Dr. Renato – Sim, o aleitamento materno exclusivo até os seis meses de idade é um importante fator protetor ao desenvolvimento de alergia alimentar. Porém, exceções existem e mesmo bebês em aleitamento materno exclusivo podem desenvolver alergia alimentar. Após os seis meses de idade o bebê iniciará a dieta de transição com a introdução de frutas e papas na rotina alimentar. Nessa fase, é importante oferecer a dieta com todos os grupos alimentares e, inclusive, com proteínas alergênicas, pois a introdução precoce (acima dos seis meses) pode ter efeito protetor contra a alergia. É importante frisar que não existem evidências confiáveis de que fórmulas especiais, vacinas ou medicamentos possam atuar na prevenção da alergia alimentar.
Como é feito o tratamento dos pacientes com alergia e/ou intolerância alimentar?
Dr. Renato – Quando estabelecido o diagnóstico de alergia alimentar, o tratamento se faz através da suspensão completa da proteína envolvida e por uma dieta substitutiva a fim de garantir boa nutrição à criança. Importante dizer que pequenas quantidades e até mesmo traços da proteína alergênica podem ocasionar sintomas. Assim, os cuidadores do paciente são orientados a checar rótulos de alimentos industrializados, a evitar contaminação cruzada com utensílios domésticos e a prevenir exposições inadvertidas. A dieta de substituição pode ser feita através de fórmulas especiais, principalmente no primeiro ano de vida, em que a proteína alergênica é quebrada (hidrolisada) em pequenos pedaços, “enganando” o sistema imune, nutrindo sem causar reação.

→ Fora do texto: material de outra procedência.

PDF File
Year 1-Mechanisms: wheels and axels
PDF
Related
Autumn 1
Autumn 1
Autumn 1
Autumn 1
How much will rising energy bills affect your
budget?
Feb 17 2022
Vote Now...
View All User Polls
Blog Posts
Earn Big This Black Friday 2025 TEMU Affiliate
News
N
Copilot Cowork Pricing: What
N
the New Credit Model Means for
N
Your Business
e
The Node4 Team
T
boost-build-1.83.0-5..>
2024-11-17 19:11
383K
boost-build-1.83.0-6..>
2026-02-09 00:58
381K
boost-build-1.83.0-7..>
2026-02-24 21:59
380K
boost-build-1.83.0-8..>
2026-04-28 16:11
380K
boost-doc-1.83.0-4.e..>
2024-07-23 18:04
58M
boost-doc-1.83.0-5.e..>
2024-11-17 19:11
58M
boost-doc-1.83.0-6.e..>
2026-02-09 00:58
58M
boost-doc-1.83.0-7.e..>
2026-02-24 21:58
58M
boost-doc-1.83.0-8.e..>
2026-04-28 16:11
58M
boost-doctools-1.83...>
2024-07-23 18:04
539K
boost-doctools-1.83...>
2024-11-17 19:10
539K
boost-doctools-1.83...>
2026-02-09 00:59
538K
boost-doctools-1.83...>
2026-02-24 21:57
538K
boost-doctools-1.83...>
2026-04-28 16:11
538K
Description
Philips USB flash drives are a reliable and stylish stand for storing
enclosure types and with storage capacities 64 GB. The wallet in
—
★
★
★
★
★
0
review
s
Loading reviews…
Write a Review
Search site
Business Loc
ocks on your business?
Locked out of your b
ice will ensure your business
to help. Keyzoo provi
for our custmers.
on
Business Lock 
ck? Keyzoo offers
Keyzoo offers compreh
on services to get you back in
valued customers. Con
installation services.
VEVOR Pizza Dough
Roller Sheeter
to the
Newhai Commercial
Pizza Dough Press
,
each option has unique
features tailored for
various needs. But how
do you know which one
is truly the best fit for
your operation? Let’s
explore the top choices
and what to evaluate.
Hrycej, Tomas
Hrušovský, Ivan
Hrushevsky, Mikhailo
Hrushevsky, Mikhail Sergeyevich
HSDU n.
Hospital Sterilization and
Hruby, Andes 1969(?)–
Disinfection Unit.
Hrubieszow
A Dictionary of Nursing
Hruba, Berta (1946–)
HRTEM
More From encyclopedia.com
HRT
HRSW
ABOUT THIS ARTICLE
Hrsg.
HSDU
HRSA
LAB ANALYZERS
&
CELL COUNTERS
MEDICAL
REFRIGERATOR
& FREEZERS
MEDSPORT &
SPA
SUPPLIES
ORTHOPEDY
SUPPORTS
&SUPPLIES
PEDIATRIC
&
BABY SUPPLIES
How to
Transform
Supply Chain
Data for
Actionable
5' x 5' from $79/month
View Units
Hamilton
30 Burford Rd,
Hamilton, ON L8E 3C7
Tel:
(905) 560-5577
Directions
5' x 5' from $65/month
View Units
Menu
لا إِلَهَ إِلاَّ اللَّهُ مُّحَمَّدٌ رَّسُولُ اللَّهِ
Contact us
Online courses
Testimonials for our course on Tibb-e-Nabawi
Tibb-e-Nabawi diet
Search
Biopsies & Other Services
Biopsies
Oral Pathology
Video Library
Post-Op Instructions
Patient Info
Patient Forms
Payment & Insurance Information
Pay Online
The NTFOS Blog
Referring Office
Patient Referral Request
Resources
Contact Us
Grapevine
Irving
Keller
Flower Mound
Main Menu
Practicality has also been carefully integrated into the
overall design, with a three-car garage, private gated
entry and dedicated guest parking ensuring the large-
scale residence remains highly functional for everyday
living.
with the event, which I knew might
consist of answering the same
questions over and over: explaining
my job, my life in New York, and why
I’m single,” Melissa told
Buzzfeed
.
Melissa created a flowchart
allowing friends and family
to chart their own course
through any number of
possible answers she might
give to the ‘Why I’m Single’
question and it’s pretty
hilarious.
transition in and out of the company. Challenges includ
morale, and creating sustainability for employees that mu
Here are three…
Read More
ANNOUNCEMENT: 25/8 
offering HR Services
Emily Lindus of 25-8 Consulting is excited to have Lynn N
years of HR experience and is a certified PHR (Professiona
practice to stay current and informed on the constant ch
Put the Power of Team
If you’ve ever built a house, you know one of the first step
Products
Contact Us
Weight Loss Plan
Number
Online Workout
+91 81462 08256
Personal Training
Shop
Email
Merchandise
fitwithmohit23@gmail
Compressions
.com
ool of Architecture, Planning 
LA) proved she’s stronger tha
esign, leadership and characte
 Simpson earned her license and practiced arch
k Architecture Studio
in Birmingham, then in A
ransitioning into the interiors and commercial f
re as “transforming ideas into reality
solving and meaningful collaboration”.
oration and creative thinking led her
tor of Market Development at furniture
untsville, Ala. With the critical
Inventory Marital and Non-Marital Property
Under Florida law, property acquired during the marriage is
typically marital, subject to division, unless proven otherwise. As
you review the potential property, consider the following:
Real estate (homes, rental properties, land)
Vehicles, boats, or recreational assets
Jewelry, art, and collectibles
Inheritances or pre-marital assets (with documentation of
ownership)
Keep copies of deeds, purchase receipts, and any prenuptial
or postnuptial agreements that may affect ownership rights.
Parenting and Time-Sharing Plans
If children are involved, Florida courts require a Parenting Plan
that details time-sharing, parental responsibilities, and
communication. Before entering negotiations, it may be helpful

A alergia alimentar tem cura?
Dr. Renato – Até o momento não há um tratamento que cure a alergia alimentar, mas, sim, que controle os sintomas. A maioria das formas de alergia alimentar que acomete crianças é transitória, sendo que o mecanismo de tolerância à proteína alergênica se estabelece ainda nos primeiros anos de vida. Exceção feita às alergias à proteína do amendoim, das castanhas e dos frutos do mar, que geralmente são persistentes. Dessa forma, é importante estabelecer o diagnóstico correto da alergia alimentar e a dieta adequada, permitindo que a criança cresça e se desenvolva até que apresente tolerância e deixe de ser portadora de alergia alimentar.